*** Extracted text Section Begins ***

ESXi 5.5 and 6.0 are beyond End of Support from VMware; they are not tested for vulnerability and patches are not released. I would operate under zero-trust & assume the vulnerability exists in these products. vSphere 6.0 went EOS in March 2020, so it was included in the VMSA-2019-0022. It was EOS before VMSA-2020-0023 was published.
How should I remediate older ESXi hosts?
You should be able to disable CIM service/OpenSLP on older hosts following the same KB (76372), or follow similar documentation for previous ESXi versions to stop/disable services. You should also have network segmentation & limit IPs which can connect to ESXi/vCenter (limit to connections from a jump server etc.) which can help minimize exposure. Firewall port 427 UDP/TCP. There are inherent risks in running older, EOS products so you need to surround them with layers of protection following security best practices.
What is the impact of disabling CIM/SLP service on ESXi hosts?
There may be 3rd party tools which use CIM/SLP, but I cannot find specific documented examples of impact from disabling CIM/SLP service. My personal recommendation is that the security benefit from disabling it outweighs the minimal risk of impact that may be caused by disabling it.

*** Extracted text Section Ends ***
*** Information provided Section Begins ***

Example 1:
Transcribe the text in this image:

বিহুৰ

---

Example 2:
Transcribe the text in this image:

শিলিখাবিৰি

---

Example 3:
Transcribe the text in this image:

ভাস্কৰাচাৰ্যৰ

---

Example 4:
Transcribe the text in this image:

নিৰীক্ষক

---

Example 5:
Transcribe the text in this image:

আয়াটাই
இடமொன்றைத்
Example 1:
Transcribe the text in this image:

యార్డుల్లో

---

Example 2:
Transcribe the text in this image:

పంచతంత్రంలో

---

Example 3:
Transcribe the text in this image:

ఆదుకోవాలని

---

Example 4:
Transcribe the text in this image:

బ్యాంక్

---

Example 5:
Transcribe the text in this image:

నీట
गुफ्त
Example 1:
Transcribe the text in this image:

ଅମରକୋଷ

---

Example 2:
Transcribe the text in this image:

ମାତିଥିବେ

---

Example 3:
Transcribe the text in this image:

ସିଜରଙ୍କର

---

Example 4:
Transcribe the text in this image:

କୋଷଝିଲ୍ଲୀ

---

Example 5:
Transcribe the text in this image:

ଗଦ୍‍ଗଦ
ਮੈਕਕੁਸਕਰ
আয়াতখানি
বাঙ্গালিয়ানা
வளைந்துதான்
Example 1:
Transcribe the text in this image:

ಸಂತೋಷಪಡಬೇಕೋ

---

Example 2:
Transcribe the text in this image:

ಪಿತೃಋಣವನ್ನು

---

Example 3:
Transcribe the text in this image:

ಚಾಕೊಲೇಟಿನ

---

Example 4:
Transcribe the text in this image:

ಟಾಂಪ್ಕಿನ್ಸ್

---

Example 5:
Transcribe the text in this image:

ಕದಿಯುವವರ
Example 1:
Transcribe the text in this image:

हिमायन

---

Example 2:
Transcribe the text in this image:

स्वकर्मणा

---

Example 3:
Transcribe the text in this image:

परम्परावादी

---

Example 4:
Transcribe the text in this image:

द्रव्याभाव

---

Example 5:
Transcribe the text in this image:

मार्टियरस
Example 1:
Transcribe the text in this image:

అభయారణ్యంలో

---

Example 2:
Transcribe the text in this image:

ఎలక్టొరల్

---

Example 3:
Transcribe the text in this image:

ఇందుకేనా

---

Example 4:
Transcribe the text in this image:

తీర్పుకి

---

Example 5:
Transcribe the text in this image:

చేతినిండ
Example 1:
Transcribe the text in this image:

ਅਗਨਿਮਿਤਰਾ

*** Information provided Section Ends ***

◆ **Problems and tasks**:
- 1) According to the passage on ESXi vulnerabilities, which port should be firewalled?
- 2) Translate this sentence from the passage on ESXi vulnerabilities into Spanish: "There may be 3rd party tools which use CIM/SLP, but I cannot find specific documented examples of impact from disabling CIM/SLP service."
- 3) Continue the passage on ESXi vulnerabilities from its final sentence.

◆ **Responses**:
- 1) Port 427, on both UDP and TCP.

- 2) Puede haber herramientas de terceros que utilicen CIM/SLP, pero no encuentro ejemplos documentados específicos del impacto de deshabilitar el servicio CIM/SLP.

- 3)
You can run this command to get slp stats on an ESXi host:
esxcli system slp stats get
There is no known impact to VMware software such as vCenter or vROps.
What about VxRail systems?
Regarding the security vulnerabilities discussed below, per: https://www.dell.com/support/kbdoc/en-us/000157682/vxrail-vxrail-and-external-vcenter-interoperability-matrix
Apply VxRail release 7.0.130 (contains ESXi 7.0 U1c build 17325551) to patch these systems. Also note the required vCenter version, min 7.0 U1, recommended 7.0 U1c
Additional resources for reference:
ESXi build number/version mapping: https://kb.vmware.com/s/article/2143832
vCenter build number/version mapping: https://kb.vmware.com/s/article/2143838
Additional information provided by my colleague Jalissa Hunter:
Background to ESXI Ransomware Attacks:
Two VMware ESXI vulnerabilities, CVE-2019-5544 and CVE-2020-3992, are being exploited by two ransomware gangs: RansomExx (also known as Defray777) and Babuk Locker. RansomExx and Babuk Locker are known to do extensive research on a probable target before enacting an attack. Both organizations are known for exploiting weaknesses in remote protocols, virtual VPNs, and targeting specific individuals in an organization via phishing and whaling emails.
There are two pathways used by ransomware attackers to encrypt a vSphere datastore. They must:
- Get access to admin vSphere privileges
- Get network access to the vSphere management environment
Security remedies to mitigate attack entry from the methods mentioned above:
- Domain Admin role(s) should not also have vSphere admin role, and normal user accounts should not have either of those roles.
- Ensure that workloads are not on the same subnet as the management subnet of a vSphere environment, i.e., increase network segmentation.
- Attackers also attempt to target backups to prevent quick restoration of an environment. Ensure backups are on segmented storage.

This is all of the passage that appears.